Despite reduced vaccine-induced immunogenicity in immunocompromised patients, vaccination remains the best protection against severe COVID-19, even for patients receiving CAR T-cell therapy. Notwithstanding reductions in B cells and circulating antispike and RBD antibodies, vaccinated patients receiving CAR T-cell therapy have measurable antiviral T cells with preserved but variable neutralization against variants.⁹ Given that current RBD–targeted messenger RNA vaccines have waning neutralizing protection against emerging omicron subvariants of SARS-CoV-2,¹⁰ novel viral targets and forms of vaccine itself will be needed to confer protection against new variants.

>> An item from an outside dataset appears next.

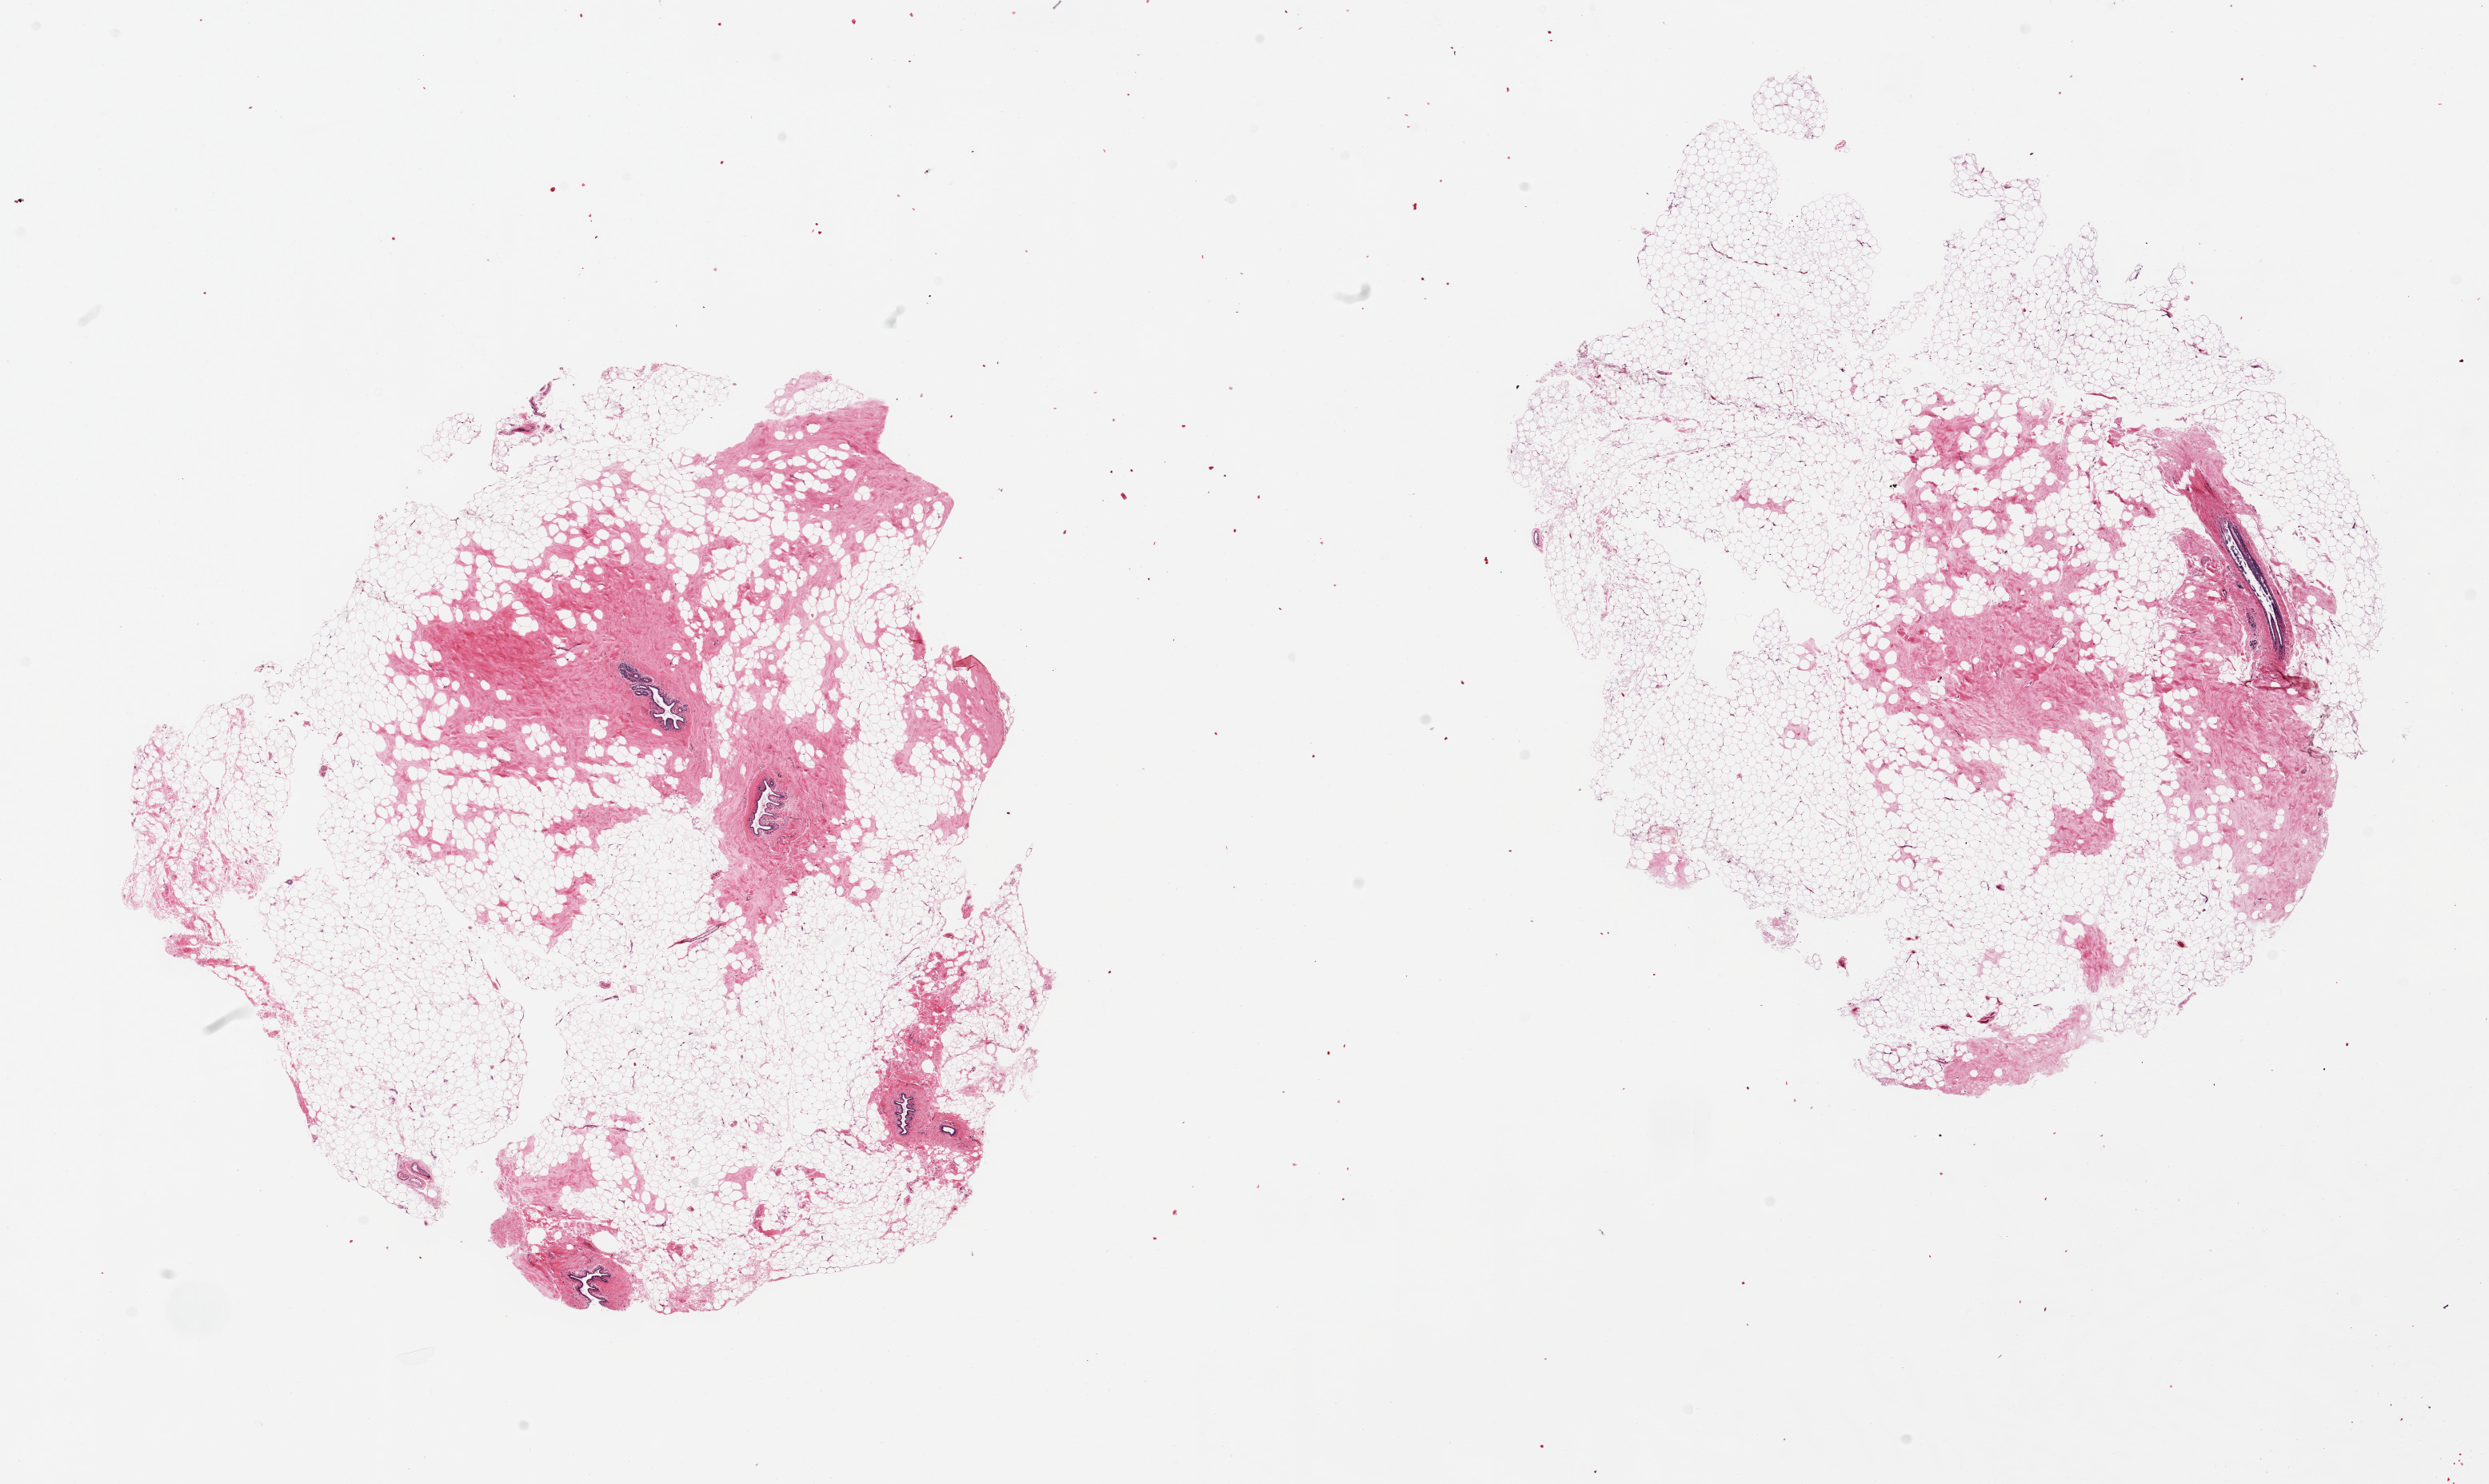
Digitized hematoxylin and eosin (H&E)-stained section — shown as a low-resolution overview of the whole scanned area (about 24.6 x 14.7 mm, from a 20x scan), PAXgene-fixed, paraffin-embedded tissue, sampled site (target tissue): breast, tissue donor sample. Female donor.
Reviewer comment on this tissue sample: 2 pieces; atrophic fatty tissue with a few ducts and fewer lobules.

On 30 January 2023, the Biden Administration announced its intent to end the national emergency and public health emergency declarations related to the COVID-19 pandemic on 11 May 2023.¹¹ Specifically, the US Department of Health and Human Services plans to dissolve the Public Health Emergency for COVID-19 based upon decreases in daily COVID-19 cases, hospitalizations, and deaths. As the pandemic transitions to an endemic phase, the vulnerability of the immunocompromised patient to severe COVID-19 must not be forgotten and instigate continued development of effective pharmaceutical interventions, including vaccination, antiviral therapies, and passive immune products. Given the inevitability that SARS-CoV-2 will continue to evolve and likely remain a cause for significant morbidity and mortality in the foreseeable future, the ecosystem’s responsibility and response to study, prevent, and treat COVID-19 in immunocompromised patients must not waver.

Conflict-of-interest disclosure: J.J.A. reports providing consultancy for AscellaHealth and Takeda.